Les détracteurs dénoncent aussi les quantités phénoménales d’eau nécessaires à la fracturation : 10.000 à 15.000 m3 en moyenne par forage (soit trois à cinq piscines olympiques), au détriment des usages agricoles et résidentiels, même si une partie peut être récupérée et recyclée. Et, surtout, la contamination possible des nappes phréatiques et des eaux de surface. En 2013, une équipe américaine dirigée par Robert Jackson, de l’Université Duke, a détecté du méthane dans 82 % des 141 puits utilisés par les familles vivant dans le bassin de Marcellus, au nord-est de la Pennsylvanie. Les puits situés à moins de 1 kilomètre d’un site d’extraction affichaient des concentrations six fois supérieures à la moyenne observée sur l’ensemble des puits. Elles dépassaient dans la majorité des cas 10 milligrammes de méthane par litre, le maximum acceptable selon les autorités américaines. Du propane et de l’éthane ont également été retrouvés.

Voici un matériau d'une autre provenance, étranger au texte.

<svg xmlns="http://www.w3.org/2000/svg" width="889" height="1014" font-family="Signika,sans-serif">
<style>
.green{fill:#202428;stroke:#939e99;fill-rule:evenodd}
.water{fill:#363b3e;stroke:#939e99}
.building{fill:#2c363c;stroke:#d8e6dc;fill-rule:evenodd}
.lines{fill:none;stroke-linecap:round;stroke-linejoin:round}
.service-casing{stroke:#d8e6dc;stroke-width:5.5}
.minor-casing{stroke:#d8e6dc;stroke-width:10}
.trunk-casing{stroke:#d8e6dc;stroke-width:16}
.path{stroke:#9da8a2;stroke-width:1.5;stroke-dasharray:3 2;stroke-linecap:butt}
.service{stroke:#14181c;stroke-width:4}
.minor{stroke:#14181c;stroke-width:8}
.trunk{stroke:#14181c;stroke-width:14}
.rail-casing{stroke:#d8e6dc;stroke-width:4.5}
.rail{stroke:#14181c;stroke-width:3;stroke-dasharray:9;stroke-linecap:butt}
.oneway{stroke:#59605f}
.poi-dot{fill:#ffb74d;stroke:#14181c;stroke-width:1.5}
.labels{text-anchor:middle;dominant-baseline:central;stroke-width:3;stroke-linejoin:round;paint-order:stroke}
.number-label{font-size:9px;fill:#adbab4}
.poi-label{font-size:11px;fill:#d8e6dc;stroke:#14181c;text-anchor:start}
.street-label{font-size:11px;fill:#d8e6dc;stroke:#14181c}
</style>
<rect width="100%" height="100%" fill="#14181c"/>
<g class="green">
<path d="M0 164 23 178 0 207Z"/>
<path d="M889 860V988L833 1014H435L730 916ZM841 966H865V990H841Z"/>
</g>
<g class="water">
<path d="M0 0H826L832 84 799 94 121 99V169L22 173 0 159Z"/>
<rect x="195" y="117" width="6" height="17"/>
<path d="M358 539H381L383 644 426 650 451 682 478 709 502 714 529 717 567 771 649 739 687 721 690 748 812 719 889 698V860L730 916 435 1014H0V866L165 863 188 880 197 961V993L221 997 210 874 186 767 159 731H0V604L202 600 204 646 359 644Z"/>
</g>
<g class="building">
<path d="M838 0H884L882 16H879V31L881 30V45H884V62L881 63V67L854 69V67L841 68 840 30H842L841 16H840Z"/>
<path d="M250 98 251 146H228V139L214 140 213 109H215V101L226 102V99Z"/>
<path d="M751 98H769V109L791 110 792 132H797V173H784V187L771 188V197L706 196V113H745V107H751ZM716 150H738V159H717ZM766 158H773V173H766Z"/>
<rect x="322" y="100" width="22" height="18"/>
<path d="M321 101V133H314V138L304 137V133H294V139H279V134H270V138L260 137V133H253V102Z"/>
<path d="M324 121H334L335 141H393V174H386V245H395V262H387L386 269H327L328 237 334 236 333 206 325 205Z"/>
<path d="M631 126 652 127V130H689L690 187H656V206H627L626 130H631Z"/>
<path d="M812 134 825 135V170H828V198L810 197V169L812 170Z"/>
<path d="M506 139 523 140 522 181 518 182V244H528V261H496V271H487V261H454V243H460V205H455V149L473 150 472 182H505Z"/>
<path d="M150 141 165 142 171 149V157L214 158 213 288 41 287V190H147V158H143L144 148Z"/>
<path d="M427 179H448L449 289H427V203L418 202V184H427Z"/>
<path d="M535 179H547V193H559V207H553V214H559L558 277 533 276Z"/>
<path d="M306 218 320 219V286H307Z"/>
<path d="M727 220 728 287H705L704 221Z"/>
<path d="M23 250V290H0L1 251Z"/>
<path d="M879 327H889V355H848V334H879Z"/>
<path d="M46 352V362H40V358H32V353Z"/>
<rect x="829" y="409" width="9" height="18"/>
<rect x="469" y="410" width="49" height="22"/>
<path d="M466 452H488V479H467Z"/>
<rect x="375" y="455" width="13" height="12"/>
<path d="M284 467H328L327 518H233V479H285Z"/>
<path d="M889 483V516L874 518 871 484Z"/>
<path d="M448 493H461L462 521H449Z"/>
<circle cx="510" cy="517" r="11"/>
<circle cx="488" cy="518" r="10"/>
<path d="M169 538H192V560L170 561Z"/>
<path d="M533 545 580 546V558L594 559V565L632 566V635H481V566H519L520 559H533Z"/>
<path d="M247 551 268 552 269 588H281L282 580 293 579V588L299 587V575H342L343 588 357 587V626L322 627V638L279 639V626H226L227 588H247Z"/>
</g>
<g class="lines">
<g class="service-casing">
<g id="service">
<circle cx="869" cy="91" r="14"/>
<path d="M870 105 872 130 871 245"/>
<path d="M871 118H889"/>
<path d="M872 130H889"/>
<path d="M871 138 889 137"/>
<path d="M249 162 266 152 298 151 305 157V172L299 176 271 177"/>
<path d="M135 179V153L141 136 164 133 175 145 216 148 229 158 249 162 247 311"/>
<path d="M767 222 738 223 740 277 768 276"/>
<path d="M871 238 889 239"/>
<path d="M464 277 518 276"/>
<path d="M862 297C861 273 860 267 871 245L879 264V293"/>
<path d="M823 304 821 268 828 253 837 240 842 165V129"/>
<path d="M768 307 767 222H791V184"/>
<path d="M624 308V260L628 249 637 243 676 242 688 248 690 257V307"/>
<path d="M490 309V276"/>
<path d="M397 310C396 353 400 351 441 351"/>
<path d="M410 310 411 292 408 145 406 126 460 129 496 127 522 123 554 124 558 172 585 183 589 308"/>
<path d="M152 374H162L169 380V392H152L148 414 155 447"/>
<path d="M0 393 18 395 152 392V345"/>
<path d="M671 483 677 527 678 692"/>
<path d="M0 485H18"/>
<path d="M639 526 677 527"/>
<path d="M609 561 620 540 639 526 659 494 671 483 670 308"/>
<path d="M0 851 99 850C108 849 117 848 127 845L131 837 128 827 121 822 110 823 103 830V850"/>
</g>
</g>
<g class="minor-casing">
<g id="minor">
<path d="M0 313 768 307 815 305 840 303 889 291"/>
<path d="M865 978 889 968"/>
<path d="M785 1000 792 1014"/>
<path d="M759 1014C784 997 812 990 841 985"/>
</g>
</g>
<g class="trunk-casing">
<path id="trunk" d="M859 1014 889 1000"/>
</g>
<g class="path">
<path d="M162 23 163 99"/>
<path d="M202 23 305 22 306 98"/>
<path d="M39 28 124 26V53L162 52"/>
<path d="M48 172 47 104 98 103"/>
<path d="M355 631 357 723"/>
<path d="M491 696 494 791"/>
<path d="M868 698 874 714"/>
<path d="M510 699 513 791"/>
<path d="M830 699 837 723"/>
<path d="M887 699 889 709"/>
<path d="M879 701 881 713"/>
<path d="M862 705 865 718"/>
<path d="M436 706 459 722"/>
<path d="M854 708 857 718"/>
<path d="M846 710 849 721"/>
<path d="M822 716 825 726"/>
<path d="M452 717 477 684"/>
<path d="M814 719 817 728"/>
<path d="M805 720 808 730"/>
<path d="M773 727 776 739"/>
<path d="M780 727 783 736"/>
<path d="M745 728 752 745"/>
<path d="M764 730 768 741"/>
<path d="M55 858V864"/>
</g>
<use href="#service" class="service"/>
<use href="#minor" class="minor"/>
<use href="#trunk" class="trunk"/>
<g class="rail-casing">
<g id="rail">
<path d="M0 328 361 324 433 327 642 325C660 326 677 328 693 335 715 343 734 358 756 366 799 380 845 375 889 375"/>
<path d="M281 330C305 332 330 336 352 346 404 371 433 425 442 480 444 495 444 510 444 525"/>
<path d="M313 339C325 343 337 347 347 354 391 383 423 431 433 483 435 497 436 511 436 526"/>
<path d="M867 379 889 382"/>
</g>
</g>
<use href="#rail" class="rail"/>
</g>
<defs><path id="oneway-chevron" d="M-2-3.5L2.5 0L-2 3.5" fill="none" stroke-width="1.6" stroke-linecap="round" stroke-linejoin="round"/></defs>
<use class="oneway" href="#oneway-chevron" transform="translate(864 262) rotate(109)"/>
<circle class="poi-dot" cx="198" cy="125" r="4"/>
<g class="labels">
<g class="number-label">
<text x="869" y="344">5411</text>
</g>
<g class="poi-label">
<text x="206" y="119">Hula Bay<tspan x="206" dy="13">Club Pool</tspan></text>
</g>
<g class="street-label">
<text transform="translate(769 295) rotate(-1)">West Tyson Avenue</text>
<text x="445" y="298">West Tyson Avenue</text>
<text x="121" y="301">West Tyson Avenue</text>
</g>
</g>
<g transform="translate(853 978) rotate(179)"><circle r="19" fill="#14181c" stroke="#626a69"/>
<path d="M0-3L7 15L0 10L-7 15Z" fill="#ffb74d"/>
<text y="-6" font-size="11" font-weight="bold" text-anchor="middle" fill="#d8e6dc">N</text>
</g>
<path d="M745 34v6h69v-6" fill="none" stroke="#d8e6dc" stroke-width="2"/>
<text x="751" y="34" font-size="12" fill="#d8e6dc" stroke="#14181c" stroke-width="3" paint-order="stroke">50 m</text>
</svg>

On sait aujourd’hui que ces contaminations sont dues, non pas à la fracturation hydraulique elle-même, mais à des défauts d’étanchéité du tubage en ciment et du cuvelage qui entourent le forage vertical. “Techniquement, ces fuites sont en grande partie évitables à condition d’y mettre les moyens. Malheureusement, les entreprises recherchent avant tout la rentabilité. Le coût de production d’un puits se chiffre en millions de dollars. Obligés de multiplier leur nombre pour extraire une quantité de gaz à peu près constante dans le temps, à un prix compétitif par rapport au gaz conventionnel, ils ont tendance à limiter les dépenses, prenant moins de précautions, notamment lors de la réalisation des opérations de contrôle de l’étanchéité. Avec la crise actuelle, la ressource est devenue plus rare et le coût de production du gaz de schiste plus compétitif. Mais les puits déjà forés sont toujours là…”, note Gilles Pijaudier-Cabot, professeur à l’Université de Pau et des Pays de l’Adour, et directeur du projet E2S (Energy Environment Solutions).
Des risques sismiques avérés
L’Institut de géophysique américain a fait le lien entre la réinjection dans le sous-sol des eaux usées issues de la fracturation hydraulique et la hausse significative du nombre de séismes dans certaines régions des États-Unis. Dans l’Oklahoma par exemple, le nombre de secousses de magnitude supérieure ou égale à 3 est passé de moins de deux par an avant 2009 à plus de 900 en 2015. Si la plupart sont à peine ressenties par les populations, d’autres occasionnent des dégâts matériels (murs lézardés, effondrés, fenêtres désaxées…). C’est le cas par exemple du séisme de magnitude 5,6 qui a touché la ville de Prague (Oklahoma) en 2011 ou de celui de magnitude 5 au Texas, qui, en mars 2020, a été ressenti jusqu’à El Paso, à plus de 280 km de son épicentre. L’injection des eaux usées dans le sous-sol modifie la répartition des contraintes s’exerçant le long des failles avoisinantes, augmentant la probabilité d’une rupture.
Les effets sur la santé sont de mieux en mieux documentés
Autre motif d’inquiétude : les dizaines voire centaines de substances chimiques injectées en profondeur lors de la fracturation hydraulique et qui peuvent venir elles aussi contaminer les eaux destinées à la consommation humaine. Ces contaminations sont le plus souvent accidentelles – les eaux de reflux peuvent par exemple déborder des bassins de rétention et se déverser in fine dans les cours d’eau, les camions les transportant vers les puits de réinjection se renverser, etc. – et ne font pas l’objet de déclarations obligatoires.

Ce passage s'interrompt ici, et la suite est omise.